* [Source]
========================

When there is a negotiated end to an internal conflict, as is happening in Colombia–a country that has witnessed hundreds of massacres, millions of enforced displacements, systematic land seizures, and tens of thousands of disappearances– it should be understood that peace does not just mean an agreement between the government and the insurgents, but also respect for the people, whose rights are at stake. The protection of rights, secured through years of struggle is a crucial piece of everyone’s heritage, must remain at the epicentre of any agreement.

Auto-amnesties

Finally, there are amnesty laws approved by transitional governments of a democratic or pseudo-democratic kind who pursue their political agenda by using amnesty as a tool to ‘smooth over’ the path of political transition. This case seems to share some of the features of the previous ones, with the exception that a government presiding over a political transition can or may try to disown its own active and violent involvement in the conflict. Once again, negotiated pardons and the formal setting-aside of offences can only be valid if they meet certain requirements, and accordingly, there can be no amnesty for international crimes. This was the framework within which the aforementioned laws Punto Final and Due Obedience were approved. Enacted by the Argentinian government of Raúl Alfonsín, neutralised verdicts were decreed against the military juntas and effectively revived the ‘auto-amnesty’ decree of 1983.

========================

* [Extracted entries]

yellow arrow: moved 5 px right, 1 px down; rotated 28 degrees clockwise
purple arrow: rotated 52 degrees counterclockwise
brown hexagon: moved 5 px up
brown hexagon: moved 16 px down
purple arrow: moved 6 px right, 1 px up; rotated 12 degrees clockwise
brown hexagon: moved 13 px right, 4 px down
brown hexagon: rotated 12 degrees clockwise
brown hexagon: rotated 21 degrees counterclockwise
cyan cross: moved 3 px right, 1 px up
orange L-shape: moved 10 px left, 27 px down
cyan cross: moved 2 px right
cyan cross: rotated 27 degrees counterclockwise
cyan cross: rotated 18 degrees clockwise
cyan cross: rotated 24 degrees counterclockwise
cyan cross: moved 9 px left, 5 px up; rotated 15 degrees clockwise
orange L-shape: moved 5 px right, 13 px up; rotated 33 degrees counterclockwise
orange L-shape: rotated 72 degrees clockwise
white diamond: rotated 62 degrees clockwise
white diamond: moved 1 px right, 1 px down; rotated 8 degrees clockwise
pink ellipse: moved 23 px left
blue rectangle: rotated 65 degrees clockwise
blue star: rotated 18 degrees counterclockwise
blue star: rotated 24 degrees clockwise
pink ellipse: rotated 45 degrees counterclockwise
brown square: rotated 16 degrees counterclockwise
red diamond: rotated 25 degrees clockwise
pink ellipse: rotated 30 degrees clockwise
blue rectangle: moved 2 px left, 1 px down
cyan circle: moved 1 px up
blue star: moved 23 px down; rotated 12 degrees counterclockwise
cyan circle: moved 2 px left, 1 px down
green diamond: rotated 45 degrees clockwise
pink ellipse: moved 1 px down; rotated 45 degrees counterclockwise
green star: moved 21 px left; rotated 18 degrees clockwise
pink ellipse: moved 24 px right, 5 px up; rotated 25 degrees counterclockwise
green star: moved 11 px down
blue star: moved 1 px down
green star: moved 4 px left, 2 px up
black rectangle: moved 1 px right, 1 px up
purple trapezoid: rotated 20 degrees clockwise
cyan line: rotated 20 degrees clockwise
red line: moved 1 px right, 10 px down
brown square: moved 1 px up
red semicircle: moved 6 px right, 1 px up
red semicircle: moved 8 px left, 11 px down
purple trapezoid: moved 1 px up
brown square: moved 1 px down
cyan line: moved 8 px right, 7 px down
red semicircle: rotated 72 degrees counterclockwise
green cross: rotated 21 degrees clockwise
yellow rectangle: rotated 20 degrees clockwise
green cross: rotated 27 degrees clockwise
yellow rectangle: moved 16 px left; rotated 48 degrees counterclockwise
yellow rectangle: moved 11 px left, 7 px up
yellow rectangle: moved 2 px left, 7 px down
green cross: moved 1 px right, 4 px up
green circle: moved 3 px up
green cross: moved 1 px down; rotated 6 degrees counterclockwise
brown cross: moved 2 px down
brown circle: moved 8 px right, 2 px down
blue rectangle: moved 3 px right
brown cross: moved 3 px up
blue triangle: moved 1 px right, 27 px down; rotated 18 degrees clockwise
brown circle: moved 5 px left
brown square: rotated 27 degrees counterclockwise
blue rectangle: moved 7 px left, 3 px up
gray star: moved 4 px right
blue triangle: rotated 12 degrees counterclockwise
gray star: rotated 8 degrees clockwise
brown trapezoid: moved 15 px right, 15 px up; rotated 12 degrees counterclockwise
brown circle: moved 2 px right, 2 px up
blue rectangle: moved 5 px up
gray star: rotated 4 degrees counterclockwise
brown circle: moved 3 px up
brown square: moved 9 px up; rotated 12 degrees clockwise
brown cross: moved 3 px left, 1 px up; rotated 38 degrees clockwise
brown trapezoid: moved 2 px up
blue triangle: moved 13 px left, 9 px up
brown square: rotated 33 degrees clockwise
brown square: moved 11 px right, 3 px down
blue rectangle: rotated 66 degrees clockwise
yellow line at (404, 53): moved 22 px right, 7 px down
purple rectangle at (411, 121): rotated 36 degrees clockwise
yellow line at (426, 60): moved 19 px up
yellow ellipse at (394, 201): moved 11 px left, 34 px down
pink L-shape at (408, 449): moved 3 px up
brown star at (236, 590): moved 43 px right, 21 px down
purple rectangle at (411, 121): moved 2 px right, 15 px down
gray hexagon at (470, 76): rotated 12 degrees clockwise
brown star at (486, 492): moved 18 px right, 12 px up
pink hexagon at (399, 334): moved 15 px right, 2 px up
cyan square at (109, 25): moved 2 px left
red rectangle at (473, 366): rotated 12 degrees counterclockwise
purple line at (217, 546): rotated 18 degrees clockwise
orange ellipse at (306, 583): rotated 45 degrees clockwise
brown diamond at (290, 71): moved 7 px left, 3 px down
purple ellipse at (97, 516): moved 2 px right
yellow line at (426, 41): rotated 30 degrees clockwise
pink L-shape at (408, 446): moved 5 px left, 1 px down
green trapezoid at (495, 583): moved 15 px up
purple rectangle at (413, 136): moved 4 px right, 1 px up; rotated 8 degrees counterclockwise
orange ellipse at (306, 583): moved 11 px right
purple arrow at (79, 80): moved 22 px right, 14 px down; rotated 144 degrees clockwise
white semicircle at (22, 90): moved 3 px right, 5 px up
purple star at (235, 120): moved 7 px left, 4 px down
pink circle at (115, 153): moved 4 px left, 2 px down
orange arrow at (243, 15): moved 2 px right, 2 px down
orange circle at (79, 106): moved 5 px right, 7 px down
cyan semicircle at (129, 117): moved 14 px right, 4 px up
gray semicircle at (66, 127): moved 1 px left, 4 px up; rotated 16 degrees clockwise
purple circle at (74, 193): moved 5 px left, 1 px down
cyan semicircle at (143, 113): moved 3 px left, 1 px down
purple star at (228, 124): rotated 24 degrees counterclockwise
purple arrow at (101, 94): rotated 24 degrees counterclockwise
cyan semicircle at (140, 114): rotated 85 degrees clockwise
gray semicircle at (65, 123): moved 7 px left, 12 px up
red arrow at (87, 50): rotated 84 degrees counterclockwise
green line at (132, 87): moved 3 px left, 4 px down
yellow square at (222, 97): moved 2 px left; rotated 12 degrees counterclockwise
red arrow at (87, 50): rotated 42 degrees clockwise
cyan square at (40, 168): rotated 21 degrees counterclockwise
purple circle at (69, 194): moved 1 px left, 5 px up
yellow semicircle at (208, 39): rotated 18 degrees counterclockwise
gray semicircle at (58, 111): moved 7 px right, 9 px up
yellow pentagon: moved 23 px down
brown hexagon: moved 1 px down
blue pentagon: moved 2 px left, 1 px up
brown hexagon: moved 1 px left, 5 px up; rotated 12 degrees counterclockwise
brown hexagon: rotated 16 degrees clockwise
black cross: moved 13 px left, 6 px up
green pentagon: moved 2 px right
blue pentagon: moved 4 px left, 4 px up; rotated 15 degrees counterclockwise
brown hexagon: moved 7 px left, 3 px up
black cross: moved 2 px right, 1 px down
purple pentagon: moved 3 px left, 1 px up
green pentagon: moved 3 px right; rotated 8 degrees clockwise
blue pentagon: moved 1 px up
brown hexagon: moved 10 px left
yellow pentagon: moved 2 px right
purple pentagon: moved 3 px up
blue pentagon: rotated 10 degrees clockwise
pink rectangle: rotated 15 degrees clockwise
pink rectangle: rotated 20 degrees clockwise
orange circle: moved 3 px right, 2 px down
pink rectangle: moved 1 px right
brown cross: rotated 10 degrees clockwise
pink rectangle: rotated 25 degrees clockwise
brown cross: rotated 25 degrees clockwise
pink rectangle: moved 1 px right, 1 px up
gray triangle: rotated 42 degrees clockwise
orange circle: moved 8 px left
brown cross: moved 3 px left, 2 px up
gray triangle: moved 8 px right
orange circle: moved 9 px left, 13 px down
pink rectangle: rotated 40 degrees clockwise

========================

* [Exercise set]
**1.** Answer these questions from the text on amnesty laws:
(a) Which country does the text give as one where an internal conflict is reaching a negotiated end?
(b) Under which Argentinian government were the laws Punto Final and Due Obedience enacted?
(c) What year is given for the "auto-amnesty" decree that these laws effectively revived?
**2.** Extend the text on amnesty laws, starting right after its final sentence.
The data can be set aside; nothing here depends on it.

* [Responses]
**1.**
(a) Colombia
(b) The government of Raúl Alfonsín
(c) 1983

**2.**
Another example of this model is the ‘auto-amnesty’ laws promulgated by former Peruvian President Alberto Fujimori to guarantee his own impunity. This was subsequently annulled by the Inte-American Court of Human Rights in relation to the Barrios Altos and La Cantuta cases. In 2001, the court rejected the validity of these kinds of pardon, as a result of which Fujimori was convicted and harshly sentenced for his intellectual participation in these two notorious Peruvian massacres.

Shaking off Spain’s collective amnesia 

After almost 40 years of Franco’s iron dictatorship, and in the midst of a succession of ‘terrorist’ actions and several attempted coups d’état, the politicians responsible for Spain’s transition to democracy–among whom were as many Francoists as democrats–gave way to the still-existing Francoist hold on power and approved an amnesty law in October 1977. This law targeted the victims of Francoism rather than the perpetrators of the crimes against humanity committed by the regime that remain unpunished despite several attempts to launch proceedings. Almost 80 years after the 1936 coup, total impunity persists. Consequently, the victims of Francoism are perpetually re-victimised. The more than 150,000 disappeared are still waiting for truth, justice and reparation.

Despite the judicial effort that I spearheaded in 2008 to investigate the facts, and the decisions of the United Nations (the Committee on Enforced Disappearances, the Truth and Reconciliation Commission, the Working Group on Arbitrary Detention, and the Committee on Human Rights) in addition to pressure from the victims, the impunity is absolute and the helplessness total, and seemingly irreversible. No attempt is even being made to apply the 2007 Law of Historical Memory.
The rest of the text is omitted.